- Theatrical release poster
- Spanish: Igualita a mí
- Directed by: Felipe Martínez Amador
- Written by: Juan Vera Daniel Cuparo Mariano Vera
- Starring: Carlos Alcántara Daniela Camaiora
- Cinematography: Nicolás Escobar Pazos
- Edited by: Chino Pinto
- Music by: Jorge 'Awelo' Miranda
- Production company: Tondero Producciones
- Distributed by: Tondero Producciones
- Release date: June 16, 2022;
- Running time: 100 minutes
- Country: Peru
- Language: Spanish

= She's Just Like Me =

She's Just Like Me (Spanish: Igualita a mí, lit. 'Equal to me') is a 2022 Peruvian comedy film directed by Felipe Martínez Amador and written by Juan Vera, Daniel Cuparo & Mariano Vera. It is a remake of the 2010 Argentine film Igualita a mí. It stars Carlos Alcántara and Daniela Camaiora. It premiered on June 16, 2022, in Peruvian theaters.

== Synopsis ==
Fredy, a 48-year-old bachelor with no children, continues to live as if he were a teenager. He loves staying up all night, he thinks he's a kid, and he's an eternal seducer of thirty-somethings. One night he meets Aylín, a 30-year-old girl, who arrives in Lima, and surprises him that she thinks she is his daughter. After the DNA test, the result confirms that, not only is he her father, but that Aylín is also pregnant by her ex-boyfriend.
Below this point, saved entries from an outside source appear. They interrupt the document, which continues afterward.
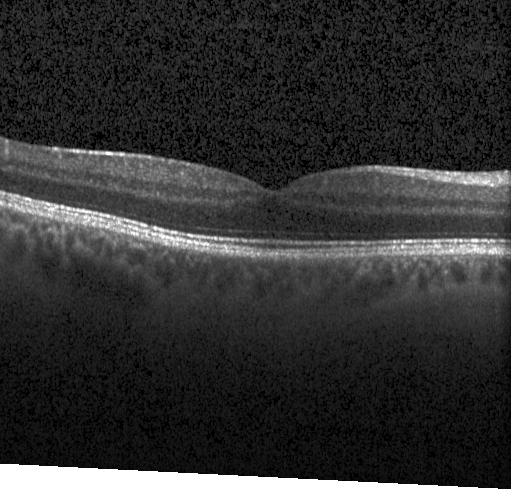

Optical coherence tomography scan. Macular scan. Spectral-domain OCT.
Finding: no CNV, DME, or drusen.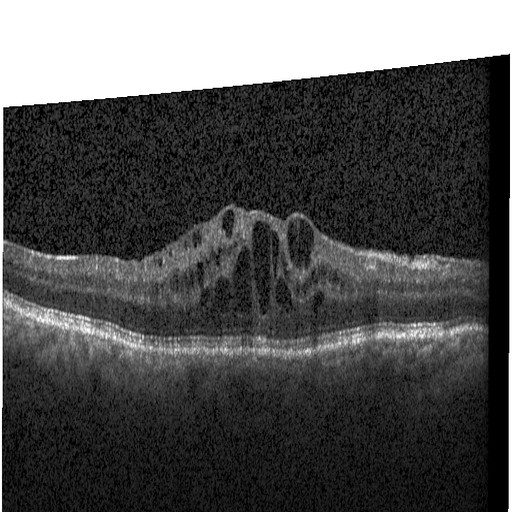
Dx: DME.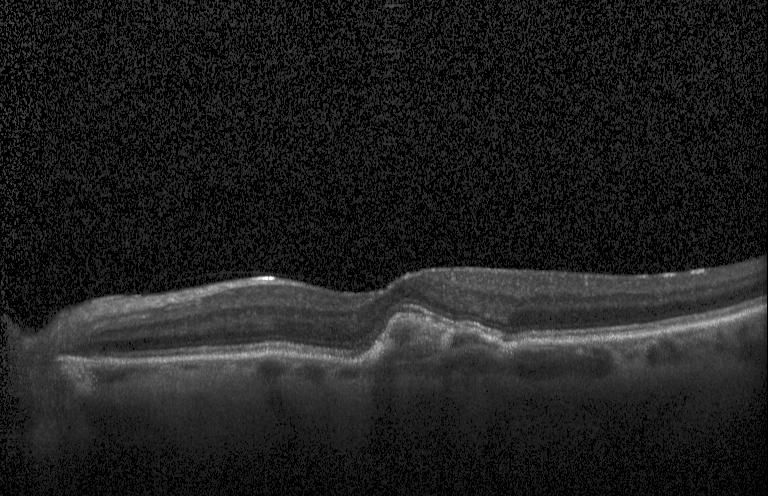

OCT scan showing choroidal neovascularization (CNV).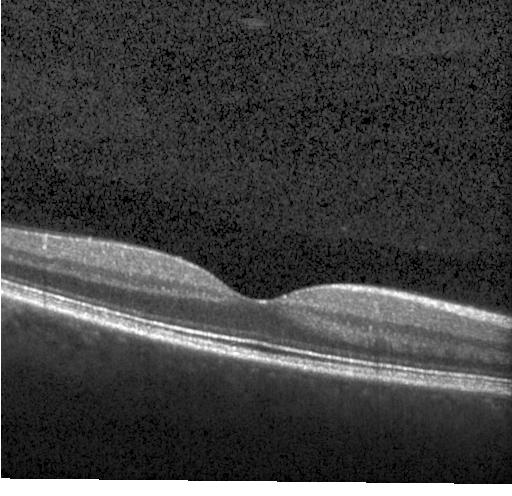

Optical coherence tomography scan. Instrument: Heidelberg Spectralis. Impression: neither choroidal neovascularization, diabetic macular edema, nor drusen.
Father and future grandfather overnight! Fredy's life takes a 180 degree turn when he least expected it. Will you be prepared for everything that comes?

== Cast ==
The actors participating in this film are:

- Carlos Alcántara as Fredy
- Daniela Camairoa as Aylín
- Andrea Luna
- Renato Rueda
- Anahí de Cardenas
- Maju Mantilla
- Malory Vargas
- Melissa Paredes
- Sonia Seminario

== Production ==
Principal photography began at the end of October 2019 and lasted for 5 weeks in total.

== Release ==
She’s Just Like Me was scheduled to premiere in August 2020 in Peruvian theaters, but it was canceled due to the COVID-19 pandemic. Finally, it was released on June 16, 2022, in Peruvian theaters.